Kruzelock R P, Cuevas B D, Wiener J R, Xu F J, Yu Y, Cabeza-Arvelaiz Y, Pershouse M, Lovell M M, Killary A M, Mills G B, Bast R C
Howard Hughes Medical Institute, Baylor College of Medicine, Houston, Texas, TX 77030, USA.
Oncogene. 2000 Dec 14;19(54):6277-85. doi: 10.1038/sj.onc.1204013.
The identity of many tumor suppressor genes important in epithelial ovarian cancer tumorigenesis remains unknown. In an effort to localize a novel tumor suppressor on chromosome 22, a psv2neo tagged human chromosome 22 was transferred into the malignant epithelial ovarian cancer cell line, SKOv-3, by microcell-mediated chromosome transfer. Complete suppression of the transformed phenotype was observed in 16 of 18 individual microcell hybrid clones as evidenced by the complete abrogation of cell growth under anchorage-independent conditions. In vitro doubling times were also dramatically reduced, as was the ability to form subcutaneous tumors in CD1 nu/nu mice. Only one polymorphic marker, D22S429, segregated with decreased transformation and tumorigenic potential, suggesting that an unrecognized tumor suppressor may localize to chromosome 22q11-q12. These data provide functional support for the presence of a novel tumor suppressor locus (or loci) on chromosome 22 that is important in ovarian cancer tumorigenesis.
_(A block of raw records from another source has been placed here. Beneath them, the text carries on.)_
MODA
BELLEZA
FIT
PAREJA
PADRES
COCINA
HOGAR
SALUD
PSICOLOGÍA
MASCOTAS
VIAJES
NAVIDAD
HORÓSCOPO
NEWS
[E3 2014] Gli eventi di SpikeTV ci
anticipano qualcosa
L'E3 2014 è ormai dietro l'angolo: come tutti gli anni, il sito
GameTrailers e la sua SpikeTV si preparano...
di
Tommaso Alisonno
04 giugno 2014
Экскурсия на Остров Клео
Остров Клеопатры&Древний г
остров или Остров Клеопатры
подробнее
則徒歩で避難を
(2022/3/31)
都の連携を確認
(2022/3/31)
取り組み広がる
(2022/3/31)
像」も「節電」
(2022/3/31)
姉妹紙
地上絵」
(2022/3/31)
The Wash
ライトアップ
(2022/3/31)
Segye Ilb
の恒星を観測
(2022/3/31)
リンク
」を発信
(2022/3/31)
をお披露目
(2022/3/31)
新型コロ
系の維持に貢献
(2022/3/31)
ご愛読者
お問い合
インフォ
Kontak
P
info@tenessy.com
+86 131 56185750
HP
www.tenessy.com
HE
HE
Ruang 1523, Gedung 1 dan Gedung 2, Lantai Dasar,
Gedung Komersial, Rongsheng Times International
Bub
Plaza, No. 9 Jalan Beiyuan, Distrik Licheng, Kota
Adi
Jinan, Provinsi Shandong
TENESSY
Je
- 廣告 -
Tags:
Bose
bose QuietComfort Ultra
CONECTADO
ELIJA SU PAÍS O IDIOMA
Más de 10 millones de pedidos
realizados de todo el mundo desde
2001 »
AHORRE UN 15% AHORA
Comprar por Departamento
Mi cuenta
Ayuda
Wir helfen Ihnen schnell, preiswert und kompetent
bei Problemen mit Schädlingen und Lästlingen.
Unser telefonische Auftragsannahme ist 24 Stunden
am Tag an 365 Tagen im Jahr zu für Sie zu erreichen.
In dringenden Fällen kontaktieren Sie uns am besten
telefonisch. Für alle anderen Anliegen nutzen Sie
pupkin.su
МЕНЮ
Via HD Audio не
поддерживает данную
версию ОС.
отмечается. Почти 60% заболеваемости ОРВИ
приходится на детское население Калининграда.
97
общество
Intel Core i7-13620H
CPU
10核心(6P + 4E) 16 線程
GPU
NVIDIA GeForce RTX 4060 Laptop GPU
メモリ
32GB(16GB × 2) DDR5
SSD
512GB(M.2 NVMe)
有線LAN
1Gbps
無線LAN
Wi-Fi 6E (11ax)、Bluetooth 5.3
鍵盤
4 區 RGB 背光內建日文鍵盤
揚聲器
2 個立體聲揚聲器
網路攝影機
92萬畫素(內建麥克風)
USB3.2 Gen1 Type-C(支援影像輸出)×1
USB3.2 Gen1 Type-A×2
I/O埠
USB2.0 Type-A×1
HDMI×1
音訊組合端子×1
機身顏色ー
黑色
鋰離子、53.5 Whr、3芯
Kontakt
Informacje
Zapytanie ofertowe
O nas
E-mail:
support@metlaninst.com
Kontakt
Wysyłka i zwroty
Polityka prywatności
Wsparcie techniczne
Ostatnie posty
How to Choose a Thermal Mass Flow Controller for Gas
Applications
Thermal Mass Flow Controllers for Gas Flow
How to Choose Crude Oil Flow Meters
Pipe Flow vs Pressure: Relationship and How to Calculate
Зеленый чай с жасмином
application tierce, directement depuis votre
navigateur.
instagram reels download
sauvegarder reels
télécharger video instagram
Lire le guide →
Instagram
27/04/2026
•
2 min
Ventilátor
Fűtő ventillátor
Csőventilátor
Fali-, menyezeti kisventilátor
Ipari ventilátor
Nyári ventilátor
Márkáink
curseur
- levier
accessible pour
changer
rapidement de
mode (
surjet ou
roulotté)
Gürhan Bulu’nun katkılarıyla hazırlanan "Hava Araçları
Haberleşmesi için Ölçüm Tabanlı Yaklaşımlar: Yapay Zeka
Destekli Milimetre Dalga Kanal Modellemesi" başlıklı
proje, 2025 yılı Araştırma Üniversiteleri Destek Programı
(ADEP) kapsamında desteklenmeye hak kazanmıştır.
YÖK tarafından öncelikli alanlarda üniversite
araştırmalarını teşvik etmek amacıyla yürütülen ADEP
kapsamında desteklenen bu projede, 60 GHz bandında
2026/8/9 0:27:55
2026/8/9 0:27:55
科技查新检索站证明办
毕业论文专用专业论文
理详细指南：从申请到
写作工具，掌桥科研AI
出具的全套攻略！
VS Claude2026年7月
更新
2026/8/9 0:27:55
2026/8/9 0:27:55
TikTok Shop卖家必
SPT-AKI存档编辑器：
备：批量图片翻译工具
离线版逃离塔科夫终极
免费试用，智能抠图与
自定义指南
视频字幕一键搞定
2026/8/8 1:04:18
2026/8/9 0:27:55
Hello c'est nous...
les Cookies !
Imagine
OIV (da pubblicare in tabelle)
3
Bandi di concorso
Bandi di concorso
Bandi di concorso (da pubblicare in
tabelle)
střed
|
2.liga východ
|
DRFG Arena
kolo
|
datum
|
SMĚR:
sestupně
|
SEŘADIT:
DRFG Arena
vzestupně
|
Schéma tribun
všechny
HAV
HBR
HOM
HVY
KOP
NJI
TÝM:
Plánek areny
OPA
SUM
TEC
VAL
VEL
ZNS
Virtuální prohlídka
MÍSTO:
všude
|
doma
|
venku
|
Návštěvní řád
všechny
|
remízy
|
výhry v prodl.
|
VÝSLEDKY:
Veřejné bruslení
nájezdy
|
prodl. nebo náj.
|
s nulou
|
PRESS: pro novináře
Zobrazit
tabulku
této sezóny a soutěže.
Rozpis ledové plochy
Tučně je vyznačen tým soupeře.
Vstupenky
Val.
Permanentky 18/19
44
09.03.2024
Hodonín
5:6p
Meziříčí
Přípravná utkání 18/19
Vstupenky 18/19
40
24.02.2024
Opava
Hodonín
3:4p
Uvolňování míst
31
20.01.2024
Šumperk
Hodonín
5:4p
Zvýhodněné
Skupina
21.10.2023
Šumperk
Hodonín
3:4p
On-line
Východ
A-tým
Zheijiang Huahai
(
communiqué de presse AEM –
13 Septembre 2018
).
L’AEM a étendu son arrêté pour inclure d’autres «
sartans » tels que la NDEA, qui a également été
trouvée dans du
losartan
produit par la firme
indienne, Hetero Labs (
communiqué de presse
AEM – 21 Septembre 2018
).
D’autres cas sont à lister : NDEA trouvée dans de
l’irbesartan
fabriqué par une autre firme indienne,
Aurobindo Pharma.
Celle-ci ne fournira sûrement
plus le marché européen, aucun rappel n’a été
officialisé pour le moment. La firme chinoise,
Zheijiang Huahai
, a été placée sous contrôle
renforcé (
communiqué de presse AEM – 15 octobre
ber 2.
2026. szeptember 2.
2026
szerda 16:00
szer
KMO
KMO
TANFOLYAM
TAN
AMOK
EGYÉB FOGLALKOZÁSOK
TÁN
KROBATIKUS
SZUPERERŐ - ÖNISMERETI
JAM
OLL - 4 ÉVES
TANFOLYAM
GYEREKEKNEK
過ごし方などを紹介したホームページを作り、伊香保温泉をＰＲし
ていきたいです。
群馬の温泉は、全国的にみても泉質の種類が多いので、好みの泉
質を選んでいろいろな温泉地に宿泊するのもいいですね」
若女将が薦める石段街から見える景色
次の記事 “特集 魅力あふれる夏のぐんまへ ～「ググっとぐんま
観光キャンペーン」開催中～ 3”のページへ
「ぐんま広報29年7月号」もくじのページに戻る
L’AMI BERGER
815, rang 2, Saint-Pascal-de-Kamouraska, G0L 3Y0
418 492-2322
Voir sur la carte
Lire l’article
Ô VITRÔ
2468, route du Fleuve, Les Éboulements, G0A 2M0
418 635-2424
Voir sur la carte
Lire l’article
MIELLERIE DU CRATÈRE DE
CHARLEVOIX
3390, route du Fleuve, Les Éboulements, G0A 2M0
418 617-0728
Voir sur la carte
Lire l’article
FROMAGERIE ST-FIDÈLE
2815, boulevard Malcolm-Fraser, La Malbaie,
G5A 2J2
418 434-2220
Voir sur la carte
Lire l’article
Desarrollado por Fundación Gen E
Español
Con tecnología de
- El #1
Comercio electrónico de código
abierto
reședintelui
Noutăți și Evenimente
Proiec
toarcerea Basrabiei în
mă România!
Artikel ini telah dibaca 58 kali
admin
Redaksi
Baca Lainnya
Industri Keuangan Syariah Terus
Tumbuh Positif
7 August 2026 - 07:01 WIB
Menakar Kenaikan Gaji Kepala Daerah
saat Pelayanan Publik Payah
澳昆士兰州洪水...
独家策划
许多在上皮性卵巢癌发生过程中起重要作用的肿瘤抑制基因的身份仍然未知。为了在22号染色体上定位一个新的肿瘤抑制基因,通过微细胞介导的染色体转移,将一个psv2neo标记的人22号染色体转入恶性上皮性卵巢癌细胞系SKOv-3。在18个单独的微细胞杂交克隆中,有16个观察到转化表型完全受到抑制,这在非锚定依赖条件下细胞生长完全被消除得到证明。体外倍增时间也显著缩短,在CD1 nu/nu小鼠中形成皮下肿瘤的能力也是如此。只有一个多态性标记D22S429与转化和致瘤潜力降低相关联,这表明一个未被识别的肿瘤抑制基因可能定位于22号染色体的q11-q12区域。这些数据为22号染色体上存在一个对卵巢癌发生至关重要的新肿瘤抑制基因座(或多个基因座)提供了功能支持。